Speaker of the House Andrew Romanoff has focused his sights on a long-term overhaul of the state’s public education system. Yet any serious conversation to transform K-12 education in Colorado should include more than the list of usual interest group suspects.

The Speaker’s inspiration is the new report Tough Choices or Tough Times, a product of the distinguished leaders and experts on the New Commission on the Skills of the American Workforce. The report is a comprehensive blueprint to redesign public education to equip coming generations of Americans for the 21st Century’s rapidly changing economy.

Indeed, some of the proposals present the hope of positive change. The report calls for major modifications in subject standards, testing, teacher recruitment and compensation, and school funding and management. Yet such massive reforms certainly would encounter serious obstacles, not all of which should necessarily be moved.

Among those in Colorado with the most to lose would be the 178 school district boards. The current system is built around district control of locally-elected tax revenues, while the state constitution protects local control of curriculum. Tough Choices or Tough Times says all funding should be redirected through the state and that schools should be operated by various outside contractors—including teacher-run limited liability corporations.

Overlooked, however, were the findings of a 1997 Heartland Institute report by Dr. Caroline Hoxby, which showed a greater share of school funding from statewide revenue produces poorer academic results. Colorado has shifted more of the school funding burden to the state level in recent years, but following the commission’s prescription would be a far more drastic policy change with possible negative consequences.

Data extracted from a collection:

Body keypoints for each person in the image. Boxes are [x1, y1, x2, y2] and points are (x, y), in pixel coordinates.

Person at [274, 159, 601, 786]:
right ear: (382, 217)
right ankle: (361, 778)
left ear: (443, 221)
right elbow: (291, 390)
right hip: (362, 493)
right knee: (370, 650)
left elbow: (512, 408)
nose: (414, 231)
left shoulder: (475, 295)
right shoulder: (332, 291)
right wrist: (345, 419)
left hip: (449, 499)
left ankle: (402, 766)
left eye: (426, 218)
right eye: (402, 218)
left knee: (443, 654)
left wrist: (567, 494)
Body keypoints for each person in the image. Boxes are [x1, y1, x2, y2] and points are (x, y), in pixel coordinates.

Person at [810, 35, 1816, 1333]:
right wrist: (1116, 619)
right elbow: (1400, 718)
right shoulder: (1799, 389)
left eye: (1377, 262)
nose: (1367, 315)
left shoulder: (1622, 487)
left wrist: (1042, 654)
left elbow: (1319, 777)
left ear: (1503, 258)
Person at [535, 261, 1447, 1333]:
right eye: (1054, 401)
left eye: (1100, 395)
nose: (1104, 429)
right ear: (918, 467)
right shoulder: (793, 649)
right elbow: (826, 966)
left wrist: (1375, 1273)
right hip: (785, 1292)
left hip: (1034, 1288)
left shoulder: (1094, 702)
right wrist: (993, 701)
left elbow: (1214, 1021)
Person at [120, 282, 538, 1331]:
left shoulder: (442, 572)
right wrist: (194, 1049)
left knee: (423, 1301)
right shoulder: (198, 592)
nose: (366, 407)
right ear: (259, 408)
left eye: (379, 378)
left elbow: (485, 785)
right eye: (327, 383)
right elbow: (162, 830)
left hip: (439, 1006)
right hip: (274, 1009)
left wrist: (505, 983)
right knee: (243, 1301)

**REQUIREMENT**
Pick up the commentary on Colorado education reform right after its last sentence and write its next part.

**TASK RESULT**
These consequences could be overcome, or even reversed, through the competitive power of greater educational choice. “[P]arents and students could choose among all the available contract schools,” says the commission’s executive summary.

The call to change school management forms one of 10 interlocking proposals in the report. Significant among them is the honest and refreshing admission that the overhaul must be accomplished with current financial resources. “We can get where we must go only by fixing the system itself,” says the executive summary.

The commission says some savings will be found by establishing a State Board exam after the 10th grade, which will set students’ course either for an advanced academic curriculum, community college, or vocational training.

Further savings would come from realigning incentives to draw the brightest and best into the teaching profession. According to the commission, costly pensions for teachers should be replaced with something comparable to the best private sector retirement packages, freeing enough funds to offer the average teacher $45,000 in his first year. A statewide salary schedule would include incentives for performance or for choosing to teach in needy schools.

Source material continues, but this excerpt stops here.